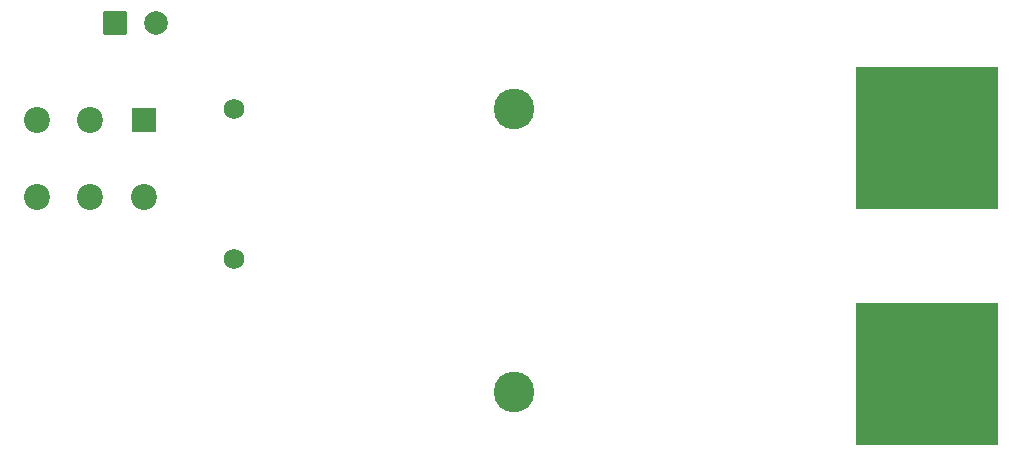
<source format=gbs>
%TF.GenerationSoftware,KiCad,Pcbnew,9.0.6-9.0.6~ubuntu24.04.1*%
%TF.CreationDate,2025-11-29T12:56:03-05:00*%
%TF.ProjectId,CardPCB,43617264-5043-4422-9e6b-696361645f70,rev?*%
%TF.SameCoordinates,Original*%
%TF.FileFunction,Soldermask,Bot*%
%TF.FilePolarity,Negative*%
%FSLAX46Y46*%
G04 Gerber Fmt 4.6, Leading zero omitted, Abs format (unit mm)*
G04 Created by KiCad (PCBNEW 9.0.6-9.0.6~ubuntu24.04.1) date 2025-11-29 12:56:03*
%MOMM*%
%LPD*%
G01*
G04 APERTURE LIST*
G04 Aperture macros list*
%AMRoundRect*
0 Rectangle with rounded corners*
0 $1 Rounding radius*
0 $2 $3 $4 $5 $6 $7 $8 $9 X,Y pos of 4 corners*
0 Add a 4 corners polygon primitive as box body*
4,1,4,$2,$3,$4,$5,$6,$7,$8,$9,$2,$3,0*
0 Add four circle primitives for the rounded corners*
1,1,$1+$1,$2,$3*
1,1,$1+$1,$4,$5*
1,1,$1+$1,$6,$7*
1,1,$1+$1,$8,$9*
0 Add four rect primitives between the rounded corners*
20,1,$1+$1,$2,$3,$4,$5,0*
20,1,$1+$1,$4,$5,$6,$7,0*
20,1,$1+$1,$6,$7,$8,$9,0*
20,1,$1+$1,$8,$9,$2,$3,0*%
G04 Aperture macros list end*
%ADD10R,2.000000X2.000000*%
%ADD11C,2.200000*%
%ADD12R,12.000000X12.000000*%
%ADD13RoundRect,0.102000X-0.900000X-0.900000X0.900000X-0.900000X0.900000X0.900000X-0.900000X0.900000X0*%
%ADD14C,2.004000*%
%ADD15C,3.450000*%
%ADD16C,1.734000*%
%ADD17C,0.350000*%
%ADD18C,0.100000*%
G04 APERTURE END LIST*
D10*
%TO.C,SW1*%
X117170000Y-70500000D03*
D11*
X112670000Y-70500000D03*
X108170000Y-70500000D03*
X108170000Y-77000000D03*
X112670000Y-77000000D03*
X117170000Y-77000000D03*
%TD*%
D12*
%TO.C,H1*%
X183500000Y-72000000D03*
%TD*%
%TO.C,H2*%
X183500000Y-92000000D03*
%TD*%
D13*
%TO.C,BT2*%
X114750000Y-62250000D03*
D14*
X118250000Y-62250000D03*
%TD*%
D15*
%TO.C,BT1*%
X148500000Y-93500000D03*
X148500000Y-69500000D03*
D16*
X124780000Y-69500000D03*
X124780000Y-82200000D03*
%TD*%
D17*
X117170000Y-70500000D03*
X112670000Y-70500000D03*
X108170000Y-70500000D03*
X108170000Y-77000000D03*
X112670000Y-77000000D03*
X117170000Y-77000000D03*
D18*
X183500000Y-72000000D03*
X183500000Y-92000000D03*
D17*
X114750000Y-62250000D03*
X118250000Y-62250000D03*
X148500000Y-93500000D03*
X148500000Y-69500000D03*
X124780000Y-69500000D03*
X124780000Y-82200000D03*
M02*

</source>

==

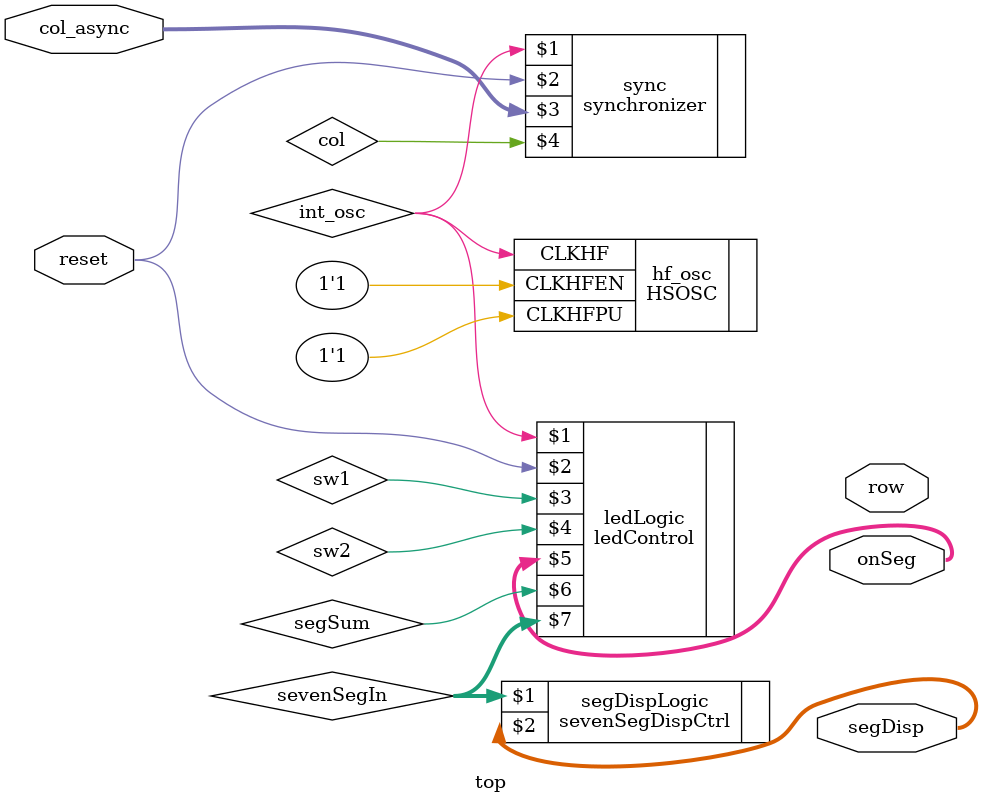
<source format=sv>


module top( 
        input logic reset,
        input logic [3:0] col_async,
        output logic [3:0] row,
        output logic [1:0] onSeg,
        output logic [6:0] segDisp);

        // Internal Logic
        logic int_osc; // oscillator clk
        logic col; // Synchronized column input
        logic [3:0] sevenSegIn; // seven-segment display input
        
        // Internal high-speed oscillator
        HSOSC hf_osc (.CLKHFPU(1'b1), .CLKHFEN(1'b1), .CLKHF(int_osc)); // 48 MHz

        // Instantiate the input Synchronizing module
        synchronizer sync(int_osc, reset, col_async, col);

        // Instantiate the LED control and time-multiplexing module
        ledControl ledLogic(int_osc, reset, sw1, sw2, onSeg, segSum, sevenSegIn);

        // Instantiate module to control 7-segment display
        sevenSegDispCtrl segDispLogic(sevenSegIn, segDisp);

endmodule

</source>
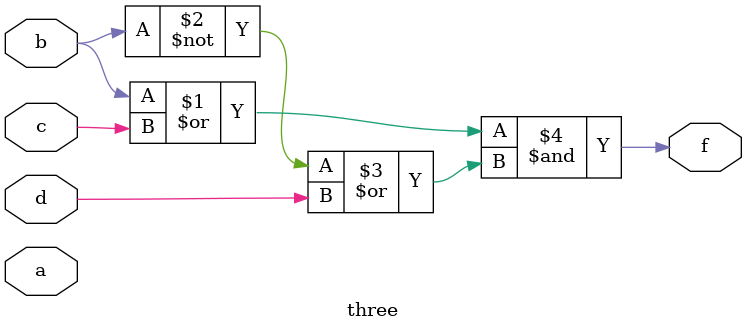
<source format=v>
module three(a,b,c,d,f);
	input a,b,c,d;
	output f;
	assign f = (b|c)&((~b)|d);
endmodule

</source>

Exercise aim =>
Filter the listing for the word "input" and copy each line that has it.

Result of the task =>
        input logic reset,
        input logic [3:0] col_async,
        logic col; // Synchronized column input
        logic [3:0] sevenSegIn; // seven-segment display input
        // Instantiate the input Synchronizing module
	input a,b,c,d;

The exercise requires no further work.